**AUFGABE 1**
Gib die Einträge Zeile für Zeile unverändert wieder, beginnend am Anfang der Einträge und endend mit der Zeile, die „35: (705, 209)“ enthält; beide Enden gehören dazu.

======

Debatte Umgang mit erstarkter AfD: Sie haben keine Chance

Den Rechten missfällt eine Gesellschaft, die liberal tickt. Die AfD wird sie aber nur begrenzt trösten können – trotz ihres Einzugs in den Bundestag.

Reichstag mit Regenbogen

Reichstag mit Regenbogen Foto: dpa

Sie wittern Morgenluft, die Rechten. Ihnen wird mit diesem Montag nach den Bundestagswahlen die Morgenröte scheinen. Sie freuen sich wie Kinder auf ihre Bescherung, heftig und beutegewiss: Menschen wie Alexander Gauland, Björn Höcke, Alice Weidel, Frauke Petry oder Jörg Meuthen. Wie sagte Letzterer, seine Gefühle unverhüllt ausstellend, 2016, auf dem ersten Bundesparteitag der AfD über das, was seine Partei zu leisten habe? Man müsse „weg vom links-rot-grün verseuchten Achtundsechziger-Deutschland“. Und doch: Sie werden enttäuscht sein, auf mittlere Sicht, in jeder Hinsicht.

======

**AUFGABE 2**
Bei welchem Anlass und in welchem Jahr sprach Jörg Meuthen laut dem Text über den Umgang mit der AfD darüber, was seine Partei zu leisten habe?

======

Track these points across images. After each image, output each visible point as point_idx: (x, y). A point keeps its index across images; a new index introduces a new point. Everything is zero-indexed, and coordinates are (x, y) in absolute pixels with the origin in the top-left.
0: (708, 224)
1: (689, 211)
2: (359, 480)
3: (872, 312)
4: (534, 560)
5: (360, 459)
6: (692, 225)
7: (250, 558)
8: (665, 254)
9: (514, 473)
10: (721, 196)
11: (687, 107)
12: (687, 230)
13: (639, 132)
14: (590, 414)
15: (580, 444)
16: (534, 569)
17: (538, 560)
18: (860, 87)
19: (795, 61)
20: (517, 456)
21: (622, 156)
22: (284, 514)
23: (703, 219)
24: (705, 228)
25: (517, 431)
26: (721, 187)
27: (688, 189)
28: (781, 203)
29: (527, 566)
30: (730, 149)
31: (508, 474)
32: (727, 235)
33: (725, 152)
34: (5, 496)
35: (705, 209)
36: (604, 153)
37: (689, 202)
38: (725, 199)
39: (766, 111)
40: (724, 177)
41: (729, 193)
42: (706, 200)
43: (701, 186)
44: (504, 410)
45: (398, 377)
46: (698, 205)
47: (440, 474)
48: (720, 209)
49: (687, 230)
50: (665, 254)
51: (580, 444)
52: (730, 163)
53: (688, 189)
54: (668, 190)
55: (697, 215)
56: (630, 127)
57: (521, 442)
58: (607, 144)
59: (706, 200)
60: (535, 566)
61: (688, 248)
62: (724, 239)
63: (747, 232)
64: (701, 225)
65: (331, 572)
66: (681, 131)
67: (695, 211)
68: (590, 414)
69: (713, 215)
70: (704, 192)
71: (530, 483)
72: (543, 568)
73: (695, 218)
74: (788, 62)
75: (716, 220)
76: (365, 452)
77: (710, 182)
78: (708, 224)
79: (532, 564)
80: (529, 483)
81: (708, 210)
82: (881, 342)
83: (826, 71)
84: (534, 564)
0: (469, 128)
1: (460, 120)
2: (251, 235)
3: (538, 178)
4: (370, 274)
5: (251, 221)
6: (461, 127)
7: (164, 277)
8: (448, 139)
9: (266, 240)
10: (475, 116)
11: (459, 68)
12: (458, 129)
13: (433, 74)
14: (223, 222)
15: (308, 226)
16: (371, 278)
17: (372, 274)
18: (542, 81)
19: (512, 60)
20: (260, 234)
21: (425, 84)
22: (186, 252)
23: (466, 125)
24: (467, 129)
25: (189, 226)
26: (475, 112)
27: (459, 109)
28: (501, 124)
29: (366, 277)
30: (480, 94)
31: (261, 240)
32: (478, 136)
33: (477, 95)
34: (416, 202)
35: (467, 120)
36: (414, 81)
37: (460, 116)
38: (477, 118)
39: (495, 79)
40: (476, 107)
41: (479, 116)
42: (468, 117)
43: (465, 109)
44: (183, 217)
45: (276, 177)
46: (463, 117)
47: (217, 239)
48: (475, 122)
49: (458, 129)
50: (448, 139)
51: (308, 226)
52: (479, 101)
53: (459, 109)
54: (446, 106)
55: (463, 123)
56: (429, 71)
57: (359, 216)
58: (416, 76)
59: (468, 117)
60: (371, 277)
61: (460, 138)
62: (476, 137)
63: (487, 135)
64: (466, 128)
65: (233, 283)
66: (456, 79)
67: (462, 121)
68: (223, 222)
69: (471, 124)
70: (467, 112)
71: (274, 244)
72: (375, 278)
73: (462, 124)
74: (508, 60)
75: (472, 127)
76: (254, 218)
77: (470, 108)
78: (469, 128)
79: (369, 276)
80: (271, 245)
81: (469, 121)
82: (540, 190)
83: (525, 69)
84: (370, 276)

======

**RICHTIGE ANTWORT 1**
Track these points across images. After each image, output each visible point as point_idx: (x, y). A point keeps its index across images; a new index introduces a new point. Everything is zero-indexed, and coordinates are (x, y) in absolute pixels with the origin in the top-left.
0: (708, 224)
1: (689, 211)
2: (359, 480)
3: (872, 312)
4: (534, 560)
5: (360, 459)
6: (692, 225)
7: (250, 558)
8: (665, 254)
9: (514, 473)
10: (721, 196)
11: (687, 107)
12: (687, 230)
13: (639, 132)
14: (590, 414)
15: (580, 444)
16: (534, 569)
17: (538, 560)
18: (860, 87)
19: (795, 61)
20: (517, 456)
21: (622, 156)
22: (284, 514)
23: (703, 219)
24: (705, 228)
25: (517, 431)
26: (721, 187)
27: (688, 189)
28: (781, 203)
29: (527, 566)
30: (730, 149)
31: (508, 474)
32: (727, 235)
33: (725, 152)
34: (5, 496)
35: (705, 209)

**RICHTIGE ANTWORT 2**
Auf dem ersten Bundesparteitag der AfD im Jahr 2016.